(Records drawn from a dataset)

╔══

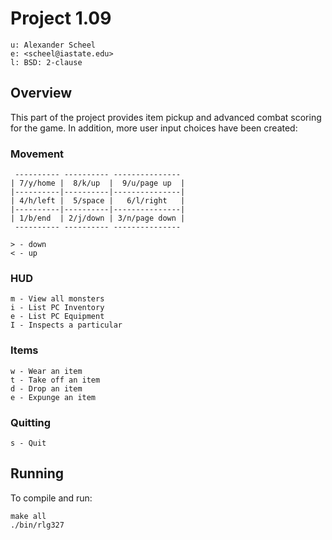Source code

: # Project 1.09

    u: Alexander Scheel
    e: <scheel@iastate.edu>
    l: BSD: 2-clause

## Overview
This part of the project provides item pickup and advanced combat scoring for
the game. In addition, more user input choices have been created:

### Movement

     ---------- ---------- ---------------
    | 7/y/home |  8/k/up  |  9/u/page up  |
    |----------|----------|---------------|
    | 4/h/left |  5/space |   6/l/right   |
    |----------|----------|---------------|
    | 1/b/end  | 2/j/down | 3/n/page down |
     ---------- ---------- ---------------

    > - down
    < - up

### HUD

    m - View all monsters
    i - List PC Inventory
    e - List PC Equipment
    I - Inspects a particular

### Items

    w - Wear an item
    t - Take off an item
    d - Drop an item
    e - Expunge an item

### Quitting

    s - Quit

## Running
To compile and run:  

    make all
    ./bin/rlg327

╚══
╔══

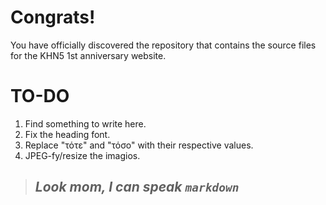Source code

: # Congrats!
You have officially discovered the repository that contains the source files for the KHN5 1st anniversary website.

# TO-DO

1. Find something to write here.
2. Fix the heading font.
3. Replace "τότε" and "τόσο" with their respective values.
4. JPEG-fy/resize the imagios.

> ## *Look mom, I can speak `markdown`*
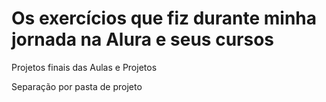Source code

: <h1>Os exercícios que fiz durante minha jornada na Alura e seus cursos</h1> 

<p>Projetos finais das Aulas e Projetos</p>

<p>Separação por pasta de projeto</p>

╚══
╔══

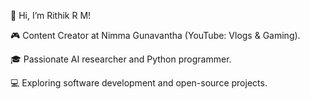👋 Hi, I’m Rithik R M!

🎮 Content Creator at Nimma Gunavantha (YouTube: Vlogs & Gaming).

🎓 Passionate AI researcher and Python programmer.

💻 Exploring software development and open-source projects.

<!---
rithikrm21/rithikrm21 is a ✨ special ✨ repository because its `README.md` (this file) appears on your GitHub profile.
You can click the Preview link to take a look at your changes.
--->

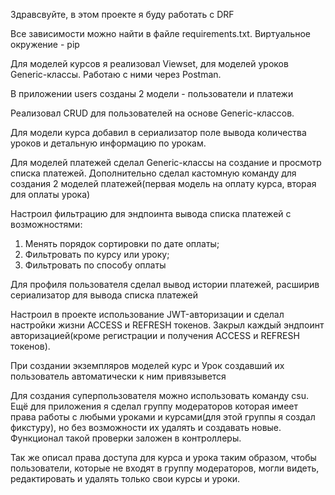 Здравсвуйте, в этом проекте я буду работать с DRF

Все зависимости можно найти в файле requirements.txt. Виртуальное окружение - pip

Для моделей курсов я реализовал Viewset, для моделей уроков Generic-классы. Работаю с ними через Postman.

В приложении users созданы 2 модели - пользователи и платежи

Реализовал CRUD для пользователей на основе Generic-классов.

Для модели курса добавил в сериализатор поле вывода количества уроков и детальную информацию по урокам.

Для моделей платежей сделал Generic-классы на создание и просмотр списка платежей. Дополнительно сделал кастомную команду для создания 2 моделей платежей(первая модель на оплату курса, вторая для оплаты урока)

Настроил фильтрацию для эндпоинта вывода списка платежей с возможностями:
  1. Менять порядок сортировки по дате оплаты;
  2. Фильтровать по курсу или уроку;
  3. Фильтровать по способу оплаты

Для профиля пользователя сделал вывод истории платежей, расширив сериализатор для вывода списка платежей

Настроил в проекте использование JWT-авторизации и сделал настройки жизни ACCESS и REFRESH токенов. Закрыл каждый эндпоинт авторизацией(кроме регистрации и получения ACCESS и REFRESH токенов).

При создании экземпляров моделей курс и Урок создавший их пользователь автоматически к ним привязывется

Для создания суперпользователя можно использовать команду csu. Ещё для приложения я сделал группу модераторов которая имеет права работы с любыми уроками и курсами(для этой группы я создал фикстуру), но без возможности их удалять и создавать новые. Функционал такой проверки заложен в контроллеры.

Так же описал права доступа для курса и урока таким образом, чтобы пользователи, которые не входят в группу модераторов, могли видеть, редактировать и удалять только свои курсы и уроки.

╚══

:: Problem to solve ::
How many lines in the entries include "права"? Only the number is wanted.

:: Result of the task ::
2